I've making some testing with anime, I like:
Lagarith 1.36, good balance in speed and compression
FFV1 AC (keyframes distance=1), best compression and good 4 editing
FFV1 AC (default: 250 keyf.dist.), bestest compression

Note: all these codecs are lossless. best quality
For capture with quality loss, PICvideo MJPEG is fast.
But is no good idea to capture to a lossy codec.

I capture to MJPEG to 100% when i have little space hdd
because my capture card has MJPEG compession in hardware.

I hope it helps. Bye

azsd
14th July 2005, 04:07
Alparysoft Lossless Video Codec@realtime compress level
faster speed and lower system load than FFV1/MSU Lossless/HuffYUV in my option

mg262
21st July 2005, 11:02
About a year ago I went through all the lossless codecs I could find testing for speed and compressability... and I found that Alparysoft Lossless Video Codec wasn't lossless. I.e. when I uncompressed the output to raw and compared with the original using fc, there were differences. I do remember that I checked my settings quite carefully and repeated the test.

Now it might well be that this was a bug with one version that has now been fixed... but I would advise anyone trying it to compress/uncompress and check against the original. (+Even if there are differences they might be too small to matter for capturing purposes.. but IMO again worth checking.)

Edit: @Chainmax, FWIW I normally capture with normal HuffYUV YUY2 and IIRC reckon on between 500 and 700 MB/min.
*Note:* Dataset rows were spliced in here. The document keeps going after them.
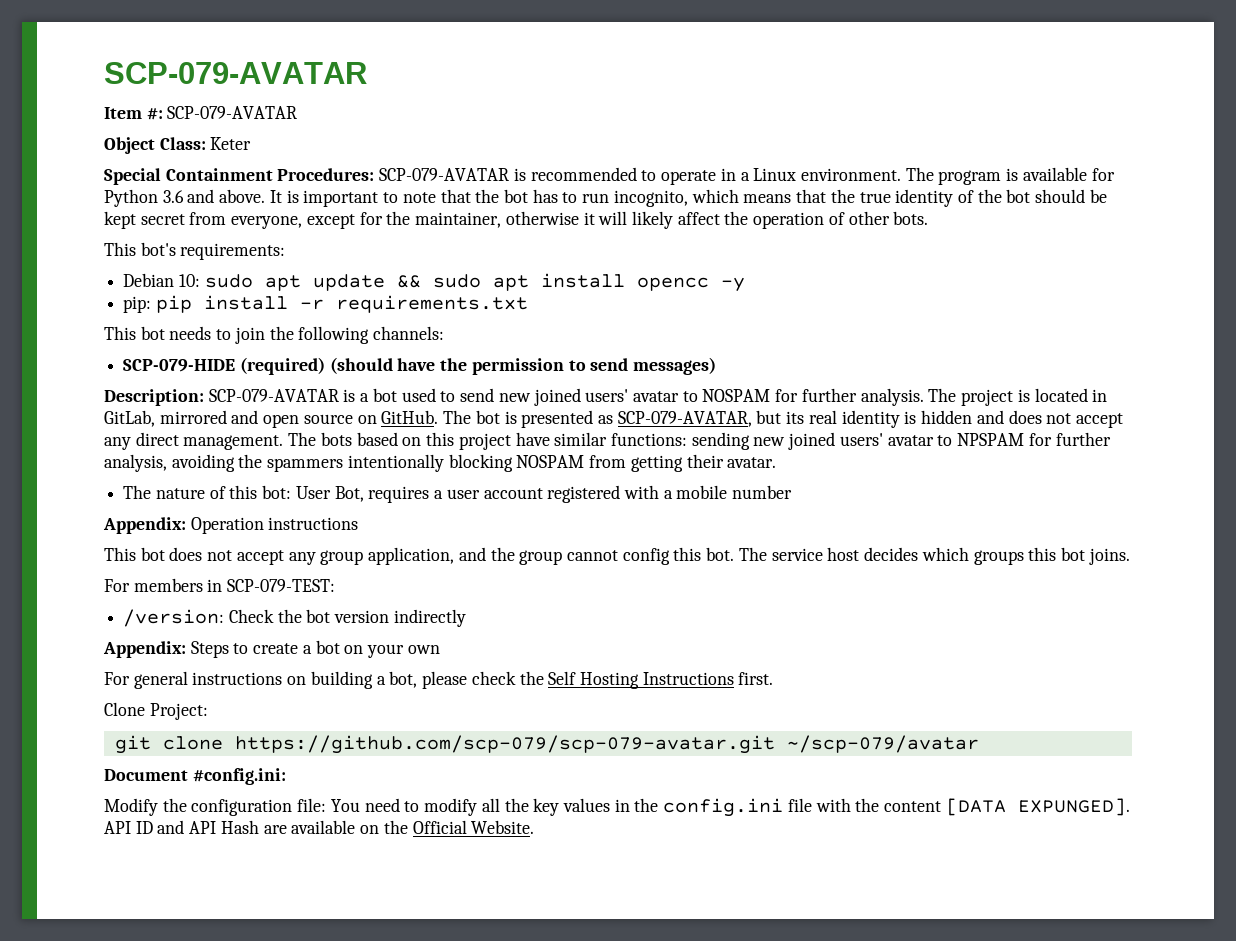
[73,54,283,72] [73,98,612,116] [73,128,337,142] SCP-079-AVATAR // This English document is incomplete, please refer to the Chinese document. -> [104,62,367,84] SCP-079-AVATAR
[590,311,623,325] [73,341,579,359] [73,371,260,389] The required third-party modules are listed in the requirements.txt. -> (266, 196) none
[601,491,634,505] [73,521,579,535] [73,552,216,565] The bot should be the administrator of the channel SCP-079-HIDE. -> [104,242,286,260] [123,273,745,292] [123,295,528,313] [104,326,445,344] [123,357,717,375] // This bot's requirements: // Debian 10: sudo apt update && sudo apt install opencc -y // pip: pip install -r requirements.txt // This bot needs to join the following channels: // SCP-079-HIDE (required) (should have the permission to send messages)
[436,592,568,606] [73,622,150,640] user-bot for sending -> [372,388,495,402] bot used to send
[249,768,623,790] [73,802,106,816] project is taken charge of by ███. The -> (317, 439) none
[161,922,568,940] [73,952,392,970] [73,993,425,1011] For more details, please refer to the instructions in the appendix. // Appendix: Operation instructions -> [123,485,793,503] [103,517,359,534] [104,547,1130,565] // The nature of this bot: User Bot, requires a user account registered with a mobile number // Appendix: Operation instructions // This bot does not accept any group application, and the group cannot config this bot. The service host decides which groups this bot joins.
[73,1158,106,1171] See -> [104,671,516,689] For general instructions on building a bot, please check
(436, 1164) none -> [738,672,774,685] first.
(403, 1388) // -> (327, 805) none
To be more concrete, I have some 25 minute <-VHS cartoon captures on my hard disk and they all are around 15 GB. So you would be cutting it tight with normal HuffYUV but given that you're using the better compressing one inside ffdshow and also YV12, you'd probably be okay. (I would recompress one of those episodes for you to be more concrete but I don't have VFW ffdshow at my system at present -- sorry!)

mic
6th August 2005, 22:29
Nero actually does a passible job, or what you might consider a passible job, recording direct to DVD. If you've got a DVD writer, won't cost anything to give it a try.

Mug Funky
7th August 2005, 08:23
plus as I'm here in NTSC-land and am uncertain as to how well my ballpark figure might hold up if you happen to be dealing with PAL material.

480*29.97 = 14385.6
576*25 = 14400

so theoretically PAL should be very slightly more demanding, if the capture width is the same (704 is a good width to cap at IMHO)

though for DV capture, the data rates are identical for NTSC and PAL (because it must be strictly CBR to be written to tape at a constant speed).